[Start of Attachment]

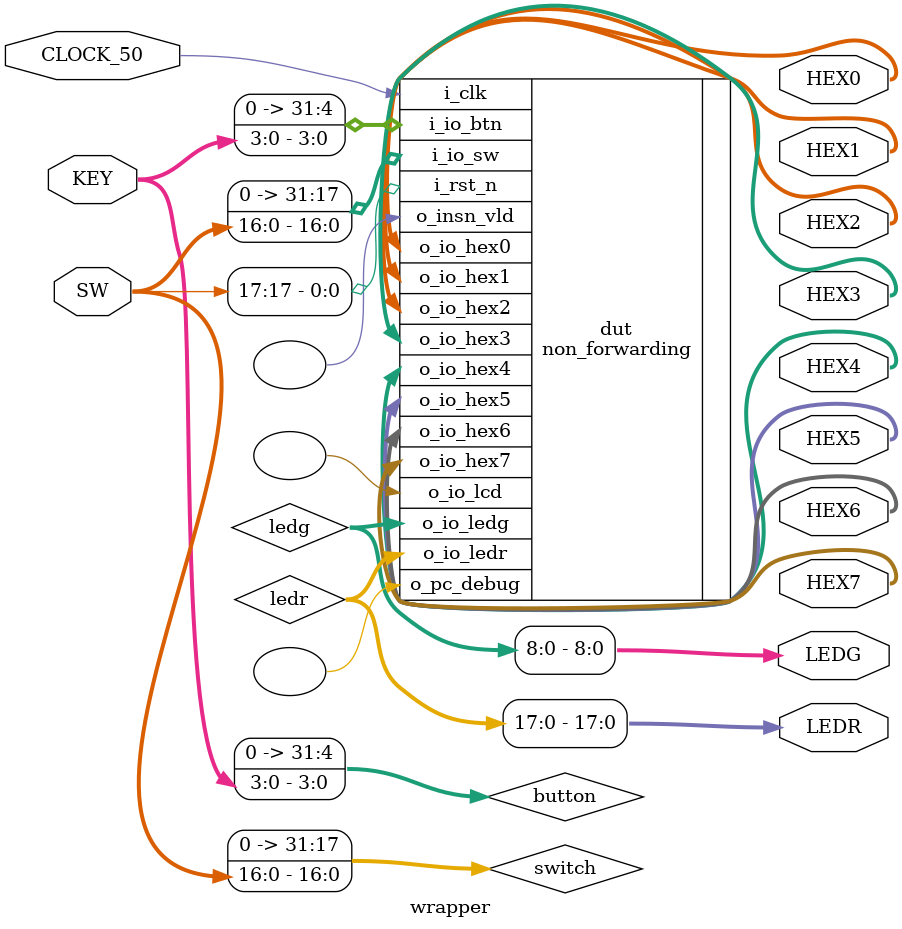
<source format=sv>
module wrapper (
  // inputs
	input  logic [17:0] SW,
	input logic [3:0] KEY,
	input logic CLOCK_50,
  
  // outputs
	output logic [17:0] LEDR,
	output logic [8:0] LEDG,
	output logic [6:0] HEX0,
	output logic [6:0] HEX1,
	output logic [6:0] HEX2,
	output logic [6:0] HEX3,
	output logic [6:0] HEX4,
	output logic [6:0] HEX5,
	output logic [6:0] HEX6,
	output logic [6:0] HEX7
  
  /*SRAM
	output reg [17:0] SRAM_ADDR,
	inout wire [15:0] SRAM_DQ,
	output reg	  SRAM_CE_N,
	output reg    	  SRAM_WE_N,
	output reg 		  SRAM_LB_N,
	output reg 		  SRAM_UB_N,
	output reg 		  SRAM_OE_N*/
  
);
	logic [31:0] switch;
	assign switch = {25'b0, SW[16:0]};
wire [31:0] button;
assign button = {28'b0,KEY};
wire [31:0] ledr, ledg;
assign LEDR = ledr[17:0];
assign LEDG = ledg[8:0];


  non_forwarding dut (
   .i_clk(CLOCK_50),
	.i_rst_n(SW[17]),
	.i_io_sw(switch),
	.i_io_btn(button),
//output
	.o_pc_debug(),
	.o_insn_vld(),
	.o_io_ledr(ledr),
	.o_io_ledg(ledg),
	.o_io_hex0(HEX0),
	.o_io_hex1(HEX1),
	.o_io_hex2(HEX2),
	.o_io_hex3(HEX3),
	.o_io_hex4(HEX4),
	.o_io_hex5(HEX5),
	.o_io_hex6(HEX6),
	.o_io_hex7(HEX7),
	.o_io_lcd()
/*
	.SRAM_ADDR(SRAM_ADDR),
	.SRAM_DQ(SRAM_DQ),
	.SRAM_CE_N(SRAM_CE_N),
	.SRAM_WE_N(SRAM_WE_N),
	.SRAM_LB_N(SRAM_LB_N),
	.SRAM_UB_N(SRAM_UB_N),
	.SRAM_OE_N(SRAM_OE_N)*/
	);

endmodule : wrapper
</source>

[End of Attachment]

- **WHAT TO DO**
For each entry above, write it out again exactly but leave out any picture.

- **OUTPUT OF THE EXERCISE**
<source format=sv>
module wrapper (
  // inputs
	input  logic [17:0] SW,
	input logic [3:0] KEY,
	input logic CLOCK_50,
  
  // outputs
	output logic [17:0] LEDR,
	output logic [8:0] LEDG,
	output logic [6:0] HEX0,
	output logic [6:0] HEX1,
	output logic [6:0] HEX2,
	output logic [6:0] HEX3,
	output logic [6:0] HEX4,
	output logic [6:0] HEX5,
	output logic [6:0] HEX6,
	output logic [6:0] HEX7
  
  /*SRAM
	output reg [17:0] SRAM_ADDR,
	inout wire [15:0] SRAM_DQ,
	output reg	  SRAM_CE_N,
	output reg    	  SRAM_WE_N,
	output reg 		  SRAM_LB_N,
	output reg 		  SRAM_UB_N,
	output reg 		  SRAM_OE_N*/
  
);
	logic [31:0] switch;
	assign switch = {25'b0, SW[16:0]};
wire [31:0] button;
assign button = {28'b0,KEY};
wire [31:0] ledr, ledg;
assign LEDR = ledr[17:0];
assign LEDG = ledg[8:0];


  non_forwarding dut (
   .i_clk(CLOCK_50),
	.i_rst_n(SW[17]),
	.i_io_sw(switch),
	.i_io_btn(button),
//output
	.o_pc_debug(),
	.o_insn_vld(),
	.o_io_ledr(ledr),
	.o_io_ledg(ledg),
	.o_io_hex0(HEX0),
	.o_io_hex1(HEX1),
	.o_io_hex2(HEX2),
	.o_io_hex3(HEX3),
	.o_io_hex4(HEX4),
	.o_io_hex5(HEX5),
	.o_io_hex6(HEX6),
	.o_io_hex7(HEX7),
	.o_io_lcd()
/*
	.SRAM_ADDR(SRAM_ADDR),
	.SRAM_DQ(SRAM_DQ),
	.SRAM_CE_N(SRAM_CE_N),
	.SRAM_WE_N(SRAM_WE_N),
	.SRAM_LB_N(SRAM_LB_N),
	.SRAM_UB_N(SRAM_UB_N),
	.SRAM_OE_N(SRAM_OE_N)*/
	);

endmodule : wrapper
</source>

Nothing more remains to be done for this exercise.